Goal :: Set down the passage of the food aid post that falls between "This is another" and "on US-registered boats.", inclusive, copied word for word.

Source excerpt ::
Wasting food aid

Food aid from USAID and Norwegian Church Aid

The bionic-eyed people at Development Initiatives have spotted some interesting numbers in the OECD aid database for US food aid to Cambodia in 2010.  Of $5 million of food aid, $3.5 million (70%) was spent on freight and logistics.

Description Commodity
cost ($m)
cost ($m)
Total cost
Freight as %
of total
Food Aid: Salmon, Pink [130 metric tons] – through World Food Program $0.02m $0.56m $0.58m 97%
Food Aid: Salmon, Pink [30 metric tons] – through International Relief and Development $0.01m $0.12m $0.13m 95%
Food Aid: Salmon, Keta [70 metric tons] – through World Food Program $0.08m $0.38m $0.46m 82%
Food Aid: Beans, Small Red [50 metric tons] – through International Relief and Development $0.01m $0.07m $0.08m 85%
Food Aid: Oil, Vegetable [270 metric tons] – through World Food Program $0.08m $0.38m $0.46m 82%
Food Aid: Corn, Soy Blend [440 metric tons] – through International Relief and Development $0.09m $0.23m $0.31m 72%
Food Aid: Oil, Vegetable [120 metric tons] – through International Relief and Development $0.03m $0.16m $0.19m 84%
Food Aid: Rice, Milled [4,000 metric tons] – through World Food Program $1.14m $1.58m $2.73m 58%
Totals $1.46m $3.49m $4.95m 70%

This is another example of the immense waste caused by US rules requiring a substantial proportion of food aid to be bought from US suppliers and to be shipped on US-registered boats.

In another US food aid project to Cambodia in the same year involving local procurement, the freight costs are only 19% of the total.

A few questions spring to mind:

a. How many people in the developing world go hungry each evening because of the way we waste our food aid budgets?

b. Is there really no limit on how much money is spent lining the pockets of our own companies before the OECD refuses to count the spending as aid?

c. How dare we lecture developing countries about wasteful procurement, corruption and inefficient public expenditure?


8 thoughts on “Wasting food aid”

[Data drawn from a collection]

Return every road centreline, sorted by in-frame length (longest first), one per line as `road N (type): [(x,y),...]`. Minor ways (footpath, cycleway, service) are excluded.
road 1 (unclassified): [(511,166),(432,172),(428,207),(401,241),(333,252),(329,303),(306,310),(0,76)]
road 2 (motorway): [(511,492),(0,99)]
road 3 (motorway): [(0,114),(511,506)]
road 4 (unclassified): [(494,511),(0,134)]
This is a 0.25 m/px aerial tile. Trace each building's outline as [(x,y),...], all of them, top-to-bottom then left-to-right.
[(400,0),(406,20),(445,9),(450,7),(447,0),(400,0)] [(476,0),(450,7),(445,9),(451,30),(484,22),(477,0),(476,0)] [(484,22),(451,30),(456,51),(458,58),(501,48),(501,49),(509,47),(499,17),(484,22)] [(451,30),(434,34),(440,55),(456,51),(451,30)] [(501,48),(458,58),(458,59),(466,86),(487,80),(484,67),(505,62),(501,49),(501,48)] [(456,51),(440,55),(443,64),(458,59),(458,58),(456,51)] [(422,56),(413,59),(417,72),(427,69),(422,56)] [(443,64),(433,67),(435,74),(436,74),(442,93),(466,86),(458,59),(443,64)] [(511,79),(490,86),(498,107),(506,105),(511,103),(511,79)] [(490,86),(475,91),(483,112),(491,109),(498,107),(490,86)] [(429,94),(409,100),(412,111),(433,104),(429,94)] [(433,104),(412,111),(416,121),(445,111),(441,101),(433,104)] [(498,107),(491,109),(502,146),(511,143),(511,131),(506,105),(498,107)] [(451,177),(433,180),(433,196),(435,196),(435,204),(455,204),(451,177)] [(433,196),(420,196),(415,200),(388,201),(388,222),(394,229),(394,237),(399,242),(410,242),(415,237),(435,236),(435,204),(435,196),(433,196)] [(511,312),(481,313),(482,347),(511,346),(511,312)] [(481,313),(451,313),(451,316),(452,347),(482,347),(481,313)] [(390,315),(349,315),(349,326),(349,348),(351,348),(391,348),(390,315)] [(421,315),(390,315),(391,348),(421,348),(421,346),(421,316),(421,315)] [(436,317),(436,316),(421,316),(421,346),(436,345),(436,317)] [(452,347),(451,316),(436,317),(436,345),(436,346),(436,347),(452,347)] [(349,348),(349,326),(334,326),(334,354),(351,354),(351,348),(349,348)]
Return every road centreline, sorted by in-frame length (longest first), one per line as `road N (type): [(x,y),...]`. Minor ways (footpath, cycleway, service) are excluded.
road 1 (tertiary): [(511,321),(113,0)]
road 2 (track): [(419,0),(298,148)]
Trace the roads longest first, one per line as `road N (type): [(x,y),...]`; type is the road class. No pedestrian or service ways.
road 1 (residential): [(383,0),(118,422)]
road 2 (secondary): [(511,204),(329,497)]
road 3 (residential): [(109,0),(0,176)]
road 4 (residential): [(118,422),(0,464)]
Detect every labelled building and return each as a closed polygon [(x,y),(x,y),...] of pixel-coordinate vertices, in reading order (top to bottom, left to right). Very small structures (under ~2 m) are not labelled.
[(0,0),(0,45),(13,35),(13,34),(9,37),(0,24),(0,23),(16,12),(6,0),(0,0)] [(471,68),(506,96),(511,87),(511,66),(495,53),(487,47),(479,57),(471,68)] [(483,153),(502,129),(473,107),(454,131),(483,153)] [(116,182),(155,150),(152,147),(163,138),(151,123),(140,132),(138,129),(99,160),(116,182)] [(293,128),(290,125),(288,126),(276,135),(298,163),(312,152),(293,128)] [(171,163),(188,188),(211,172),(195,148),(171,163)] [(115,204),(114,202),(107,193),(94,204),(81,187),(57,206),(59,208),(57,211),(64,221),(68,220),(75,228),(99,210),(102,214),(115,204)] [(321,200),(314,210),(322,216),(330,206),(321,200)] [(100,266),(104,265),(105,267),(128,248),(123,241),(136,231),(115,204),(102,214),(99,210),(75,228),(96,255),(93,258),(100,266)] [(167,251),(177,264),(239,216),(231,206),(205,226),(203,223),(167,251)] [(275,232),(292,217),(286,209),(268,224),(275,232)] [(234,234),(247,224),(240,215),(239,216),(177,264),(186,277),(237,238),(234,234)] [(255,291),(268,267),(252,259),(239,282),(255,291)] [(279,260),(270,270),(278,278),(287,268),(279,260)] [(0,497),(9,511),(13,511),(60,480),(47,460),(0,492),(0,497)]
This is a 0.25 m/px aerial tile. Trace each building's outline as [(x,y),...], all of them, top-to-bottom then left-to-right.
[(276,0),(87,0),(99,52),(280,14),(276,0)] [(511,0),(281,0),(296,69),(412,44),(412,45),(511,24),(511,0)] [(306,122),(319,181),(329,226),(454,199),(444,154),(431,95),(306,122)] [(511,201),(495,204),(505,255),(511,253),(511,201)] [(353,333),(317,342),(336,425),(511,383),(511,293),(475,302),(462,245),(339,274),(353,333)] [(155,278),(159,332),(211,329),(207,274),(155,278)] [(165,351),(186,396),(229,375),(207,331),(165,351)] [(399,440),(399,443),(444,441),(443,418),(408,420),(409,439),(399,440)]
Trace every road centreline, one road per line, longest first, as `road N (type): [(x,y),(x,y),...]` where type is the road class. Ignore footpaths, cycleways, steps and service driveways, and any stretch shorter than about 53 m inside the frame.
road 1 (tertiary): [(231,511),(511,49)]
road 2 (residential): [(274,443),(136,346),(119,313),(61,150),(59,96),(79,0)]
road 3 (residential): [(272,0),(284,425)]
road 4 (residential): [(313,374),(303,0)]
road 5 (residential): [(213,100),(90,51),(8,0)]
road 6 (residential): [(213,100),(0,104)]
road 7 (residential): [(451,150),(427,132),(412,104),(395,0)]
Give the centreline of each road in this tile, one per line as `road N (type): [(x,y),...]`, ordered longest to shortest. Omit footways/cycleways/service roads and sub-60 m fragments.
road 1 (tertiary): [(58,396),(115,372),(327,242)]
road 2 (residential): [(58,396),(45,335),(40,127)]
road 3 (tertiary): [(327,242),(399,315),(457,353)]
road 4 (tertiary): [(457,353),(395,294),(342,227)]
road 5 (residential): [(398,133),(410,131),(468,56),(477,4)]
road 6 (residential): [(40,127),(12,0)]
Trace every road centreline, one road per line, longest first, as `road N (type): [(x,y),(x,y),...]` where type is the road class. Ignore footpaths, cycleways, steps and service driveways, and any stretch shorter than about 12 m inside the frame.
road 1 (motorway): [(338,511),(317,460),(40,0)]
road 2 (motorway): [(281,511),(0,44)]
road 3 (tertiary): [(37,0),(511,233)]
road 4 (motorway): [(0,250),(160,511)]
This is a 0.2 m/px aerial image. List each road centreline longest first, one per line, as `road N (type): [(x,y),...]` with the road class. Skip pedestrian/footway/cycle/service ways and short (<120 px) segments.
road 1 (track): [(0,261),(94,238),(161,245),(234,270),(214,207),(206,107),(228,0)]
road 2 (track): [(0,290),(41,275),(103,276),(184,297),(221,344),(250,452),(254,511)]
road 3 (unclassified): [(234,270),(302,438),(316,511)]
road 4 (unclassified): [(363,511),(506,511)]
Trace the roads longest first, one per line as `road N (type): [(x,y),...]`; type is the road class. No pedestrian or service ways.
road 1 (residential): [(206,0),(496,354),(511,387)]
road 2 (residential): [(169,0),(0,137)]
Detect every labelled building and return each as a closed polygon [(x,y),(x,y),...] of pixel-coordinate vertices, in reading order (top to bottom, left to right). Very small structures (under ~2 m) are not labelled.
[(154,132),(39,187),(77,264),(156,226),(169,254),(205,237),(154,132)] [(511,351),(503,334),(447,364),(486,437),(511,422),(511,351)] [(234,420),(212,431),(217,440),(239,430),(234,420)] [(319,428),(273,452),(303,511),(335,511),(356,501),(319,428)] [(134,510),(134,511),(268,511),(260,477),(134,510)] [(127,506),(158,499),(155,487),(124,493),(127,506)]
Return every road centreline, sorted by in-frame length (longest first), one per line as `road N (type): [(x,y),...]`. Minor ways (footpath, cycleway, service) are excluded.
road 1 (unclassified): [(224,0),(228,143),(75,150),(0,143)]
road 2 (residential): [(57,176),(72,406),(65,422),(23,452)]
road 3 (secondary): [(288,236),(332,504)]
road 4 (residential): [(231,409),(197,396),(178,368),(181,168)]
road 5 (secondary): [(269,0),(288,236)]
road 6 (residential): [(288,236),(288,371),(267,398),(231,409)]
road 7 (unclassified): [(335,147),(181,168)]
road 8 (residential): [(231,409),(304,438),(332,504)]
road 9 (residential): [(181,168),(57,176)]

Task response ::
This is another example of the immense waste caused by US rules requiring a substantial proportion of food aid to be bought from US suppliers and to be shipped on US-registered boats.